_Task_.
Copy out every line of text in the entries below exactly as it appears, and leave the pictures out of your answer.

_Entries provided_.
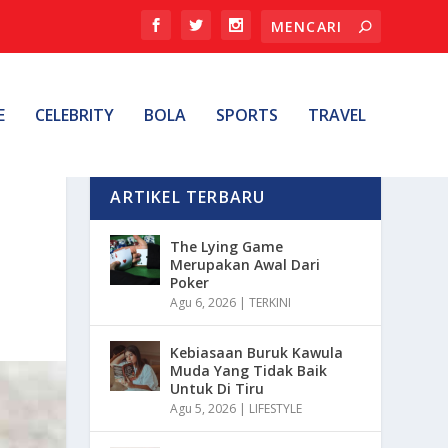
E
CELEBRITY
BOLA
SPORTS
TRAVEL
ARTIKEL TERBARU
The Lying Game
Merupakan Awal Dari
Poker
Agu 6, 2026
|
TERKINI
Kebiasaan Buruk Kawula
Muda Yang Tidak Baik
Untuk Di Tiru
Agu 5, 2026
|
LIFESTYLE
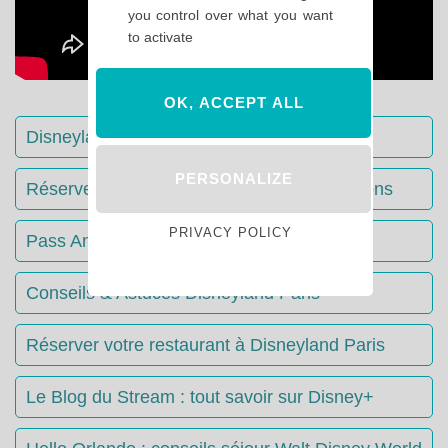
you control over what you want
to activate
OK, ACCEPT ALL
Disneyland Paris : Le guide complet
PERSONALIZE
Réserver votre séjour : toutes les informations
PRIVACY POLICY
Pass Annuels Disney : informations
Conseils & Astuces Disneyland Paris
Réserver votre restaurant à Disneyland Paris
Le Blog du Stream : tout savoir sur Disney+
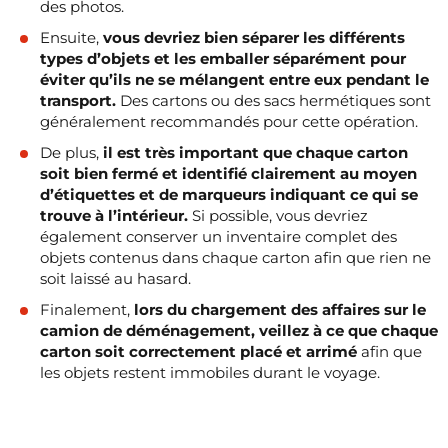
des photos.
Ensuite,
vous devriez bien séparer les différents
types d’objets et les emballer séparément pour
éviter qu’ils ne se mélangent entre eux pendant le
transport.
Des cartons ou des sacs hermétiques sont
généralement recommandés pour cette opération.
De plus,
il est très important que chaque carton
soit bien fermé et identifié clairement au moyen
d’étiquettes et de marqueurs indiquant ce qui se
trouve à l’intérieur.
Si possible, vous devriez
également conserver un inventaire complet des
objets contenus dans chaque carton afin que rien ne
soit laissé au hasard.
Finalement,
lors du chargement des affaires sur le
camion de déménagement, veillez à ce que chaque
carton soit correctement placé et arrimé
afin que
les objets restent immobiles durant le voyage.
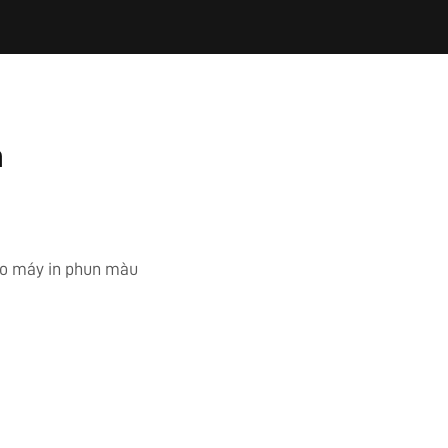
n
ho máy in phun màu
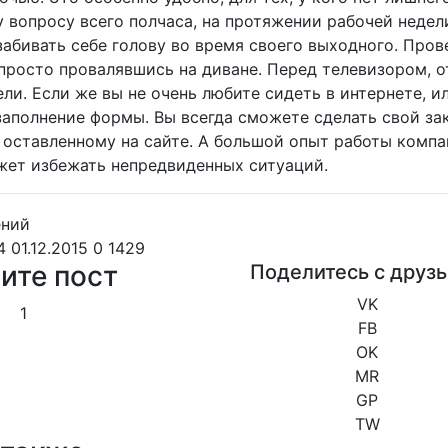
 вопросу всего полчаса, на протяжении рабочей недел
абивать себе голову во время своего выходного. Прове
 просто провалявшись на диване. Перед телевизором, о
ли. Если же вы не очень любите сидеть в интернете, и
заполнение формы. Вы всегда сможете сделать свой зак
, оставленному на сайте. А большой опыт работы компа
жет избежать непредвиденных ситуаций.
4 01.12.2015
0
1429
ите пост
Поделитесь с друз
VK
1
FB
OK
MR
GP
TW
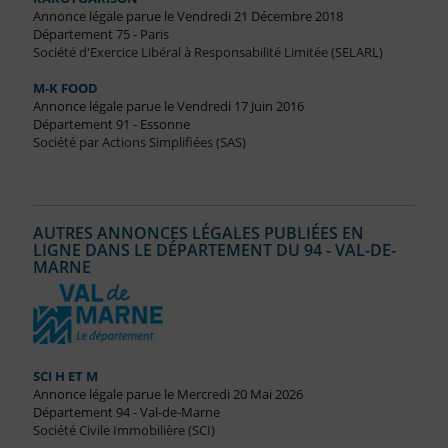
Annonce légale parue le Vendredi 21 Décembre 2018
Département 75 - Paris
Société d'Exercice Libéral à Responsabilité Limitée (SELARL)
M-K FOOD
Annonce légale parue le Vendredi 17 Juin 2016
Département 91 - Essonne
Société par Actions Simplifiées (SAS)
AUTRES ANNONCES LÉGALES PUBLIÉES EN
LIGNE DANS LE DÉPARTEMENT DU 94 - VAL-DE-
MARNE
SCI H ET M
Annonce légale parue le Mercredi 20 Mai 2026
Département 94 - Val-de-Marne
Société Civile Immobilière (SCI)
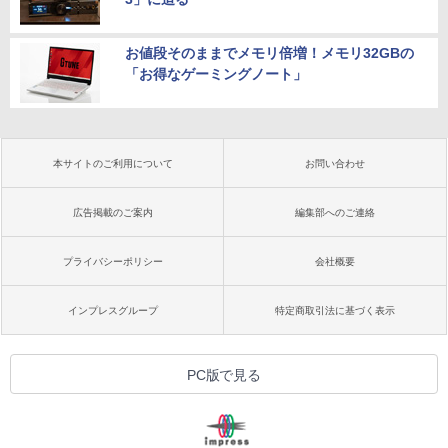
お値段そのままでメモリ倍増！メモリ32GBの
「お得なゲーミングノート」
本サイトのご利用について
お問い合わせ
広告掲載のご案内
編集部へのご連絡
プライバシーポリシー
会社概要
インプレスグループ
特定商取引法に基づく表示
PC版で見る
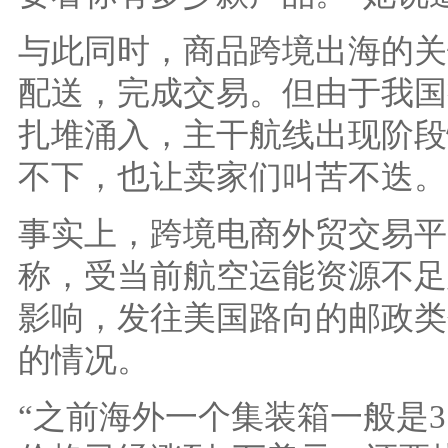
与此同时，商品跨境出海的关
配送，完成交易。但由于我国
扎堆涌入，主干航线出现阶段
不下，也让卖家们叫苦不迭。
事实上，跨境电商外贸交易平
称，受当前航空运能资源不足
影响，发往美国路向的邮政类
的情况。
“之前海外一个集装箱一般是3.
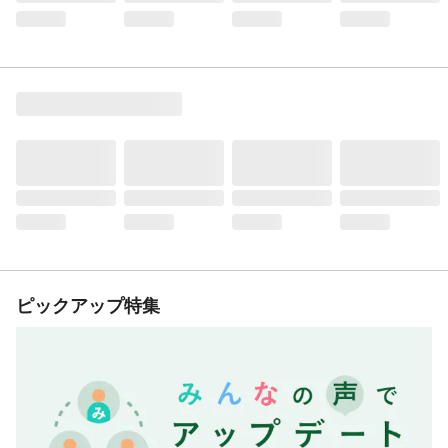
ピックアップ特集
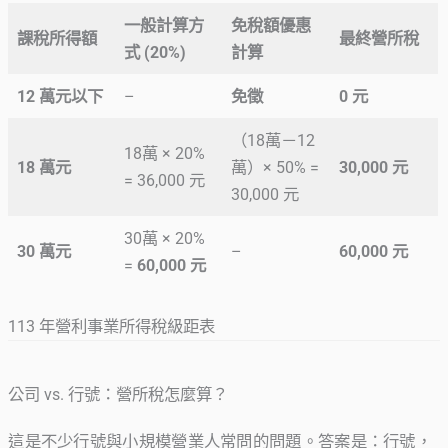
一般計算方
免稅額優惠
課稅所得額
最終營所稅
式 (20%)
計算
12 萬元以下
–
免徵
0 元
（18萬－12
18萬 × 20%
18 萬元
萬）× 50% =
30,000 元
= 36,000 元
30,000 元
30萬 × 20%
30 萬元
–
60,000 元
=
60,000 元
113 年營利事業所得稅級距表
公司 vs. 行號：營所稅怎麼算？
這是不少行號與小規模營業人常問的問題。答案是：行號，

_The completed task_.
E
CELEBRITY
BOLA
SPORTS
TRAVEL
ARTIKEL TERBARU
The Lying Game
Merupakan Awal Dari
Poker
Agu 6, 2026
|
TERKINI
Kebiasaan Buruk Kawula
Muda Yang Tidak Baik
Untuk Di Tiru
Agu 5, 2026
|
LIFESTYLE
you control over what you want
to activate
OK, ACCEPT ALL
Disneyland Paris : Le guide complet
PERSONALIZE
Réserver votre séjour : toutes les informations
PRIVACY POLICY
Pass Annuels Disney : informations
Conseils & Astuces Disneyland Paris
Réserver votre restaurant à Disneyland Paris
Le Blog du Stream : tout savoir sur Disney+
des photos.
Ensuite,
vous devriez bien séparer les différents
types d’objets et les emballer séparément pour
éviter qu’ils ne se mélangent entre eux pendant le
transport.
Des cartons ou des sacs hermétiques sont
généralement recommandés pour cette opération.
De plus,
il est très important que chaque carton
soit bien fermé et identifié clairement au moyen
d’étiquettes et de marqueurs indiquant ce qui se
trouve à l’intérieur.
Si possible, vous devriez
également conserver un inventaire complet des
objets contenus dans chaque carton afin que rien ne
soit laissé au hasard.
Finalement,
lors du chargement des affaires sur le
camion de déménagement, veillez à ce que chaque
carton soit correctement placé et arrimé
afin que
les objets restent immobiles durant le voyage.
n
ho máy in phun màu
 вопросу всего полчаса, на протяжении рабочей недел
абивать себе голову во время своего выходного. Прове
 просто провалявшись на диване. Перед телевизором, о
ли. Если же вы не очень любите сидеть в интернете, и
заполнение формы. Вы всегда сможете сделать свой зак
, оставленному на сайте. А большой опыт работы компа
жет избежать непредвиденных ситуаций.
4 01.12.2015
0
1429
ите пост
Поделитесь с друз
VK
1
FB
OK
MR
GP
TW
Annonce légale parue le Vendredi 21 Décembre 2018
Département 75 - Paris
Société d'Exercice Libéral à Responsabilité Limitée (SELARL)
M-K FOOD
Annonce légale parue le Vendredi 17 Juin 2016
Département 91 - Essonne
Société par Actions Simplifiées (SAS)
AUTRES ANNONCES LÉGALES PUBLIÉES EN
LIGNE DANS LE DÉPARTEMENT DU 94 - VAL-DE-
MARNE
SCI H ET M
Annonce légale parue le Mercredi 20 Mai 2026
Département 94 - Val-de-Marne
Société Civile Immobilière (SCI)
お値段そのままでメモリ倍増！メモリ32GBの
「お得なゲーミングノート」
本サイトのご利用について
お問い合わせ
広告掲載のご案内
編集部へのご連絡
プライバシーポリシー
会社概要
インプレスグループ
特定商取引法に基づく表示
PC版で見る
与此同时，商品跨境出海的关
配送，完成交易。但由于我国
扎堆涌入，主干航线出现阶段
不下，也让卖家们叫苦不迭。
事实上，跨境电商外贸交易平
称，受当前航空运能资源不足
影响，发往美国路向的邮政类
的情况。
“之前海外一个集装箱一般是3.
ピックアップ特集
一般計算方
免稅額優惠
課稅所得額
最終營所稅
式 (20%)
計算
12 萬元以下
–
免徵
0 元
（18萬－12
18萬 × 20%
18 萬元
萬）× 50% =
30,000 元
= 36,000 元
30,000 元
30萬 × 20%
30 萬元
–
60,000 元
=
60,000 元
113 年營利事業所得稅級距表
公司 vs. 行號：營所稅怎麼算？
這是不少行號與小規模營業人常問的問題。答案是：行號，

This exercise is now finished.